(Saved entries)
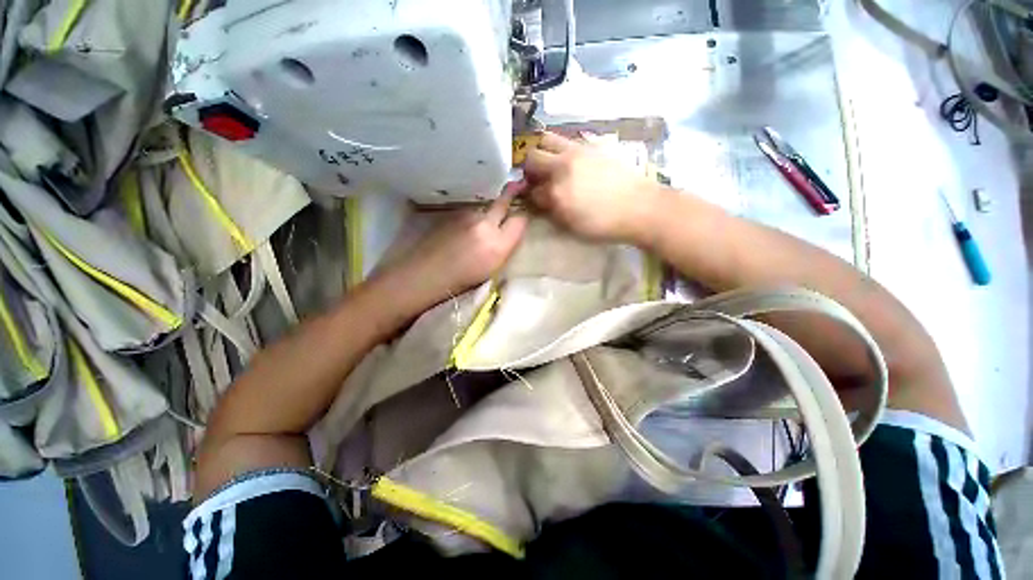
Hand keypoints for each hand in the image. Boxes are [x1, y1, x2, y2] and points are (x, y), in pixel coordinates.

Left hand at [388, 191, 527, 307]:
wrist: (426, 274)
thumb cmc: (462, 280)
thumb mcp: (493, 269)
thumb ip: (506, 247)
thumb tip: (513, 230)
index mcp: (497, 245)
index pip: (520, 220)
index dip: (522, 218)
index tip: (522, 217)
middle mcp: (484, 224)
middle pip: (504, 202)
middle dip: (512, 193)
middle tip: (518, 185)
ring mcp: (466, 215)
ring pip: (485, 207)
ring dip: (488, 212)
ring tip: (482, 225)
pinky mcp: (452, 213)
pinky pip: (470, 211)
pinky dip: (473, 216)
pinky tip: (466, 228)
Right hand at [523, 132, 660, 242]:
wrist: (639, 208)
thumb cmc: (604, 224)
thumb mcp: (572, 227)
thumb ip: (552, 213)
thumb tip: (540, 201)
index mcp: (557, 193)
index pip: (532, 190)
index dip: (530, 196)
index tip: (534, 199)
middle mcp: (562, 167)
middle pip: (532, 157)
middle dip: (530, 169)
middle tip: (538, 179)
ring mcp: (577, 151)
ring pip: (546, 139)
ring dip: (542, 152)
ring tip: (550, 164)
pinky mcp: (591, 144)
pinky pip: (567, 139)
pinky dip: (560, 148)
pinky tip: (570, 161)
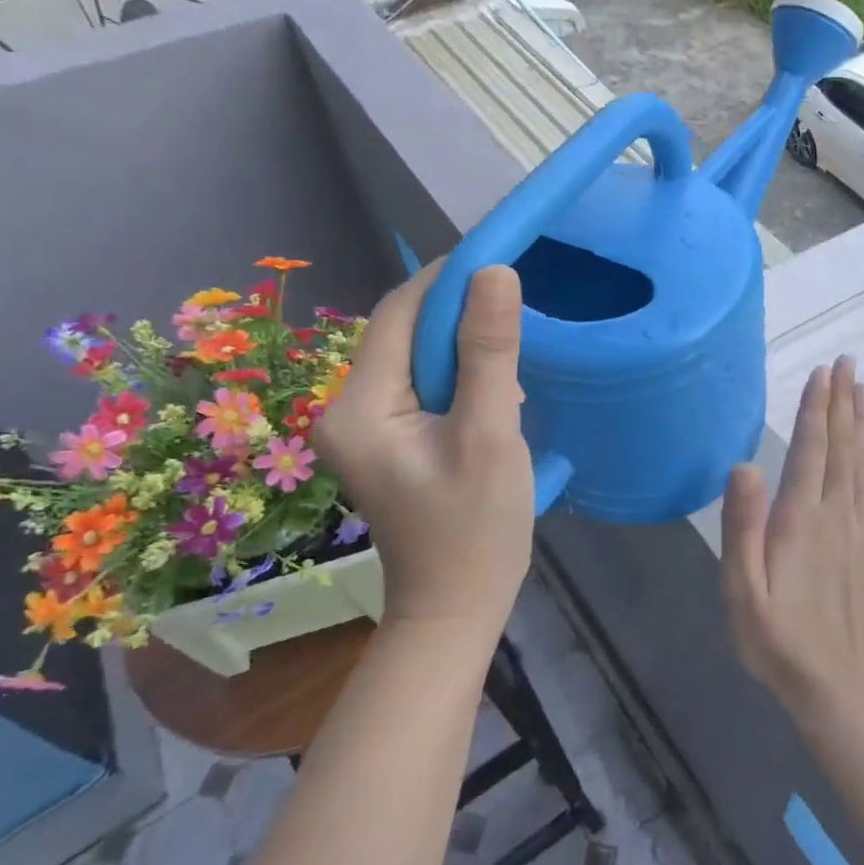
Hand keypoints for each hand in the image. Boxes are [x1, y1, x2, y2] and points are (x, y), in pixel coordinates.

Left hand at [313, 263, 535, 644]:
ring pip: (416, 356)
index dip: (447, 277)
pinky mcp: (387, 439)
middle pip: (404, 331)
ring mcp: (364, 426)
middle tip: (516, 307)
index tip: (500, 256)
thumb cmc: (475, 529)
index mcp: (359, 406)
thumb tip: (494, 272)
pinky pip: (421, 383)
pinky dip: (458, 373)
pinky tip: (493, 390)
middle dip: (458, 313)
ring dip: (462, 344)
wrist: (455, 609)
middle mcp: (347, 408)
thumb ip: (489, 352)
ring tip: (511, 351)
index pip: (399, 312)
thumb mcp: (489, 435)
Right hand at [721, 356, 863, 721]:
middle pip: (842, 447)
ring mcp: (858, 533)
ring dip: (861, 424)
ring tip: (862, 390)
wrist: (838, 690)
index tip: (822, 371)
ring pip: (862, 465)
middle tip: (847, 362)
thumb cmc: (778, 641)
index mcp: (800, 518)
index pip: (811, 449)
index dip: (815, 408)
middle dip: (842, 402)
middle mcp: (834, 515)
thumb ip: (742, 527)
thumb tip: (743, 464)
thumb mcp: (742, 590)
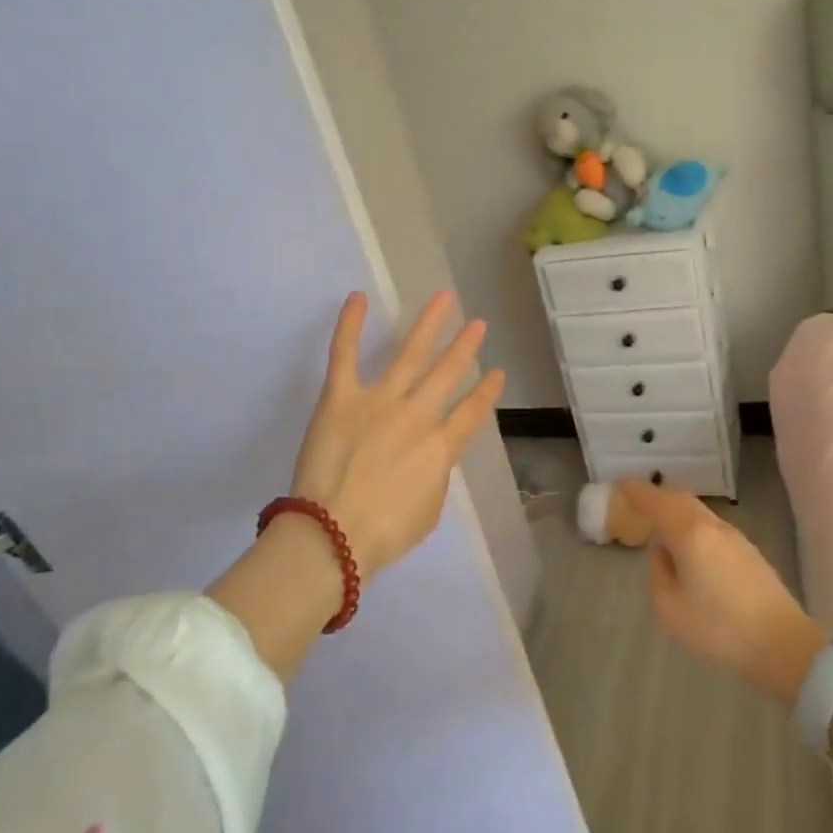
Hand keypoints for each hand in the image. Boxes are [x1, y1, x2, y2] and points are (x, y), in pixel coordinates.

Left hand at [288, 289, 503, 580]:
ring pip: (410, 354)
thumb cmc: (385, 533)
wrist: (334, 535)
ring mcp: (379, 401)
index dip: (487, 392)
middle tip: (479, 324)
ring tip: (445, 299)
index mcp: (442, 446)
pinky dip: (350, 325)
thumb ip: (436, 474)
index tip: (498, 373)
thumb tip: (432, 454)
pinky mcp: (340, 397)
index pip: (472, 411)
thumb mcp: (430, 509)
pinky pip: (345, 355)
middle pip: (448, 374)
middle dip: (465, 347)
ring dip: (430, 325)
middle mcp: (418, 415)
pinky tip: (358, 297)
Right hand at [617, 480, 824, 706]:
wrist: (781, 643)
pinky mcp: (749, 553)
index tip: (620, 486)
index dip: (637, 492)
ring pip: (699, 514)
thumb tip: (664, 552)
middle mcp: (713, 526)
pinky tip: (691, 551)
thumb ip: (660, 573)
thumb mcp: (670, 608)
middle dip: (658, 499)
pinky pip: (712, 528)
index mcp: (690, 533)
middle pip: (681, 501)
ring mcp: (735, 538)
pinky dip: (694, 528)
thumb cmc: (718, 627)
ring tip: (662, 531)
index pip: (657, 502)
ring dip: (678, 515)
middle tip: (639, 506)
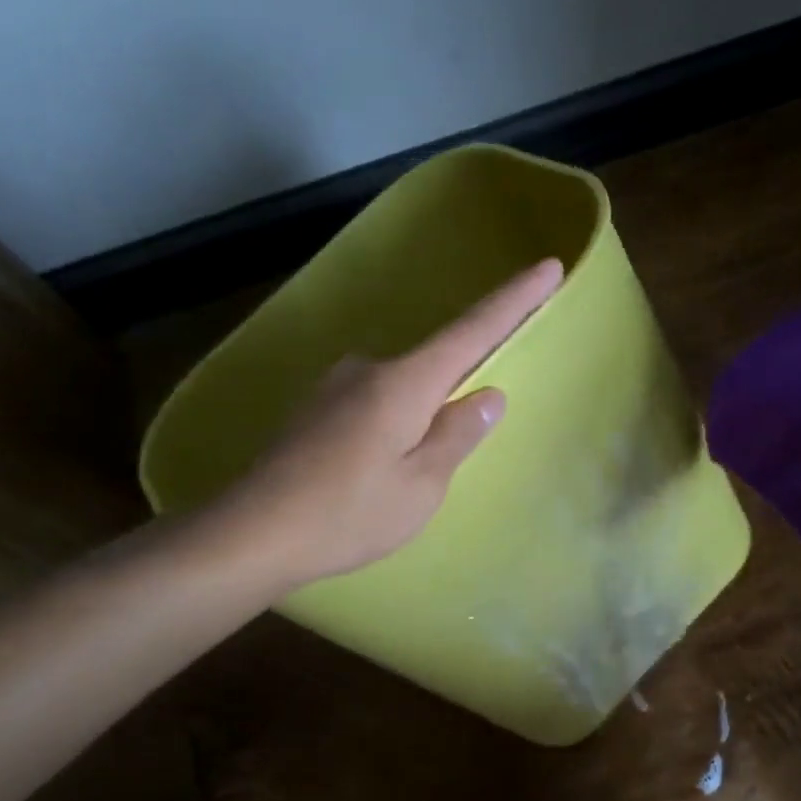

## EXERCISE DIRECTIONS
Ascertain the number of lines in the entries that include the word "wrist", and report only that number.

## RESPONSE
6